Selling your service (1)

I had a conversation recently with a group of friends about an aspect of Service Delivery. An event decorator amidst us was complaining about a particularly ‘troublesome’ client of hers. She felt this client was too choosy and was miffed because the client had asked
for a drawing, artist impression or even a description of the type of the fabric design she intended to put up at the client’s event. 

The other friends present there felt her anger was justified. One said the request showed a lack of confidence in the decorator. Another said such customers are hard to please and if possible, should be avoided. Some were just plain surprised that anyone would ask for a drawing. They felt all the information that needed to be exchanged should be the colours of the day and event theme (if any existed). I was the lone dissenting voice. 

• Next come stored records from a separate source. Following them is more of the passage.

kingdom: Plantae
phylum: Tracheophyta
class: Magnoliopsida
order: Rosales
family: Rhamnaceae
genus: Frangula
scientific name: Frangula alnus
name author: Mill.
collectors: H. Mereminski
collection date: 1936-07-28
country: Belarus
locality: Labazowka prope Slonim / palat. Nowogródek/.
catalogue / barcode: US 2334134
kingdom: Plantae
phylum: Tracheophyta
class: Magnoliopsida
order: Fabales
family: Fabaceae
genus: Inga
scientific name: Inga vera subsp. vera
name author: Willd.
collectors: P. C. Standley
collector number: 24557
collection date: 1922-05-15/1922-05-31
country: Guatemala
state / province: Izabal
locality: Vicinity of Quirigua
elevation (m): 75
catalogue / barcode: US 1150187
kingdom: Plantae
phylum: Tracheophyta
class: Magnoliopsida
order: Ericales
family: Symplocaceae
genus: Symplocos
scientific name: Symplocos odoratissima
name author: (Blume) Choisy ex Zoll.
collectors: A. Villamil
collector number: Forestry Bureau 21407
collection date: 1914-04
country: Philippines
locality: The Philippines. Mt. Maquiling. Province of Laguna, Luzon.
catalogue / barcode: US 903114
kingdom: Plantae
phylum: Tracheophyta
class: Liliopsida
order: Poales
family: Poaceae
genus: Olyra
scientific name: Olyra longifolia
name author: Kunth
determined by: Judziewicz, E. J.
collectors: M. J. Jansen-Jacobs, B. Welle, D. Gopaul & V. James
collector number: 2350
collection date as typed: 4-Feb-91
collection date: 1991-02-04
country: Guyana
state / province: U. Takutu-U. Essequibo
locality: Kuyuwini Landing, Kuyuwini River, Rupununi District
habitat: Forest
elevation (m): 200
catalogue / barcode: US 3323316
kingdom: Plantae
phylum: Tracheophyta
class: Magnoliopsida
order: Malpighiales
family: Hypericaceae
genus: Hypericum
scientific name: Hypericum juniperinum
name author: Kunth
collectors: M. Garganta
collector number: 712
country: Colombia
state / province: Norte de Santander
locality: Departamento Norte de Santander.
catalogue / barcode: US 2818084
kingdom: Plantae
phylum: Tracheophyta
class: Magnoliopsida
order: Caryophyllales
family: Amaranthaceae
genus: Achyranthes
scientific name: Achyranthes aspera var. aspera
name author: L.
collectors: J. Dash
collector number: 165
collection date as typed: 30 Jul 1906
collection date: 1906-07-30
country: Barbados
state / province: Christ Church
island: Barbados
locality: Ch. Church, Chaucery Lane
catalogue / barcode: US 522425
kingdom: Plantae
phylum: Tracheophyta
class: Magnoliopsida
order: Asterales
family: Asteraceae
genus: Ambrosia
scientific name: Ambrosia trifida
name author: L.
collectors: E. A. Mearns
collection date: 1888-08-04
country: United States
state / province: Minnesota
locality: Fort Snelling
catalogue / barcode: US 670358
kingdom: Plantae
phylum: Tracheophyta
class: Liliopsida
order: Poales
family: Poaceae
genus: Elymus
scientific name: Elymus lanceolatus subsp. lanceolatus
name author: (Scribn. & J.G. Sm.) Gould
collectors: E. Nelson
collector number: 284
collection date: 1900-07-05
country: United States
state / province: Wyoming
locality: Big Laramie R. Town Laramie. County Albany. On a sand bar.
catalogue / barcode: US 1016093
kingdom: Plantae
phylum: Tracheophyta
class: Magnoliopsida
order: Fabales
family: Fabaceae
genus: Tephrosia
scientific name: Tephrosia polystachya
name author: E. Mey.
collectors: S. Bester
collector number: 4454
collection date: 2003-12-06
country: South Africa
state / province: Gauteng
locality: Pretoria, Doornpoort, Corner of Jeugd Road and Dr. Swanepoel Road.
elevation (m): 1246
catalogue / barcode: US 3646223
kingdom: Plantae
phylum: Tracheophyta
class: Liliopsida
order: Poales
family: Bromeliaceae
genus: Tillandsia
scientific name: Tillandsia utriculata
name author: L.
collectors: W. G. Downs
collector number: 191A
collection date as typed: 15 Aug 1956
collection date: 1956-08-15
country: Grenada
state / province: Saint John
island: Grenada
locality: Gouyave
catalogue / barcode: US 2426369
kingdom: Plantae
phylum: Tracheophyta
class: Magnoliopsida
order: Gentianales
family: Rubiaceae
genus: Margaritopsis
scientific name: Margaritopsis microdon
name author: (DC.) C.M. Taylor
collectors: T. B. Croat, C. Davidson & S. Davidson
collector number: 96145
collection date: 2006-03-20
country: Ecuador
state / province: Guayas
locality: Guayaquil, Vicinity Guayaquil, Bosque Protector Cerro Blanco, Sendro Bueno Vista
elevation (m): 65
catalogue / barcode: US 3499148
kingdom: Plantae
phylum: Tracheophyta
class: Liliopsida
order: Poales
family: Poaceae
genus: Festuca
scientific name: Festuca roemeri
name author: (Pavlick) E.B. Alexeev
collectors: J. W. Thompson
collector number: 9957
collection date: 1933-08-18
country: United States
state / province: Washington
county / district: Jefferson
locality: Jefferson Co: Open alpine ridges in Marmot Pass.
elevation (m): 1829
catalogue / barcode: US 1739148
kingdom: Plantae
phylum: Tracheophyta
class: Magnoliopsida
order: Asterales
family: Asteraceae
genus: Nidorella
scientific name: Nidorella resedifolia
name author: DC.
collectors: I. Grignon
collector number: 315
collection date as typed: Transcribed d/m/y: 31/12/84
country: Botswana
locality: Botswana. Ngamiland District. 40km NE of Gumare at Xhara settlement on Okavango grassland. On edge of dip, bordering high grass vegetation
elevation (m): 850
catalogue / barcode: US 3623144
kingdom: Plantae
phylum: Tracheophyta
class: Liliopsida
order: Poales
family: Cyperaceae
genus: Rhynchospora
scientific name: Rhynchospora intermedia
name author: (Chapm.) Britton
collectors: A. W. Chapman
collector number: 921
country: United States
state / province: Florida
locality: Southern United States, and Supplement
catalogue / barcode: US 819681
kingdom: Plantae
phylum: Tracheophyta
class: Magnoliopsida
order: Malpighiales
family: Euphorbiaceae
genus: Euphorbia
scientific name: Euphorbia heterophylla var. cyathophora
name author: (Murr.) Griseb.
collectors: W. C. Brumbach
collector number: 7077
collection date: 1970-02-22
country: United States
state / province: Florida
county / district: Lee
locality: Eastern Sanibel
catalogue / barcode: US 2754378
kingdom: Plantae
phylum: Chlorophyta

I asked, if the customer is always right, why we are complaining. Is this request really outrageous? Do we not ask tailors, stylist, cake makers, interior decorators and other craft people for sample designs? Then I actually reminded of an occasion when this same decorator had asked a tailor to draw a new design for her, as she was uninspired any style in about six or seven fashion magazines presented by the tailor. When I pointed out this facts, she re evaluated her initial position and asked for help in clinching the job. 

It was an opportunity to enlighten my friends about their preconceptions and how this was affecting their businesses. (You know it is quite difficult to give your ‘friends’ unsolicited advice). I explained to them the peculiarities of selling a service. For one, they are intangible and therefore, difficult to evaluate. For services bothering on beauty and creativity, it is more difficult because we all have very different definitions of beauty. Secondly, the choice of selling method should be dependent on the clients personality and style. (More on that next week) We then set to work on the drawing. With her daughter crayons, pencil and our minimal drawing skills, we actually came up with three different sketches. She went back to her client and got the job at an even higher bargain and I got a lovely top for my help. 

The lesson: Many of us know what we want and we are quick to press for it. We are equally quick to play the customer service card we are asking for service. However, when the tables are turned, we are/act outraged. Really in this fast paced world, nothing is given. Customer demands are getting higher and steeper. The more of them you have, the more varied the request. It doesn’t matter if no ones has ever has for it before. This first time you get the request you find a way to meet it. What this customer asked for would be called ‘A Presentation’ in business circuits. One should wonder why a former Client Account Manager in an advertising firm would be surprised at such a request.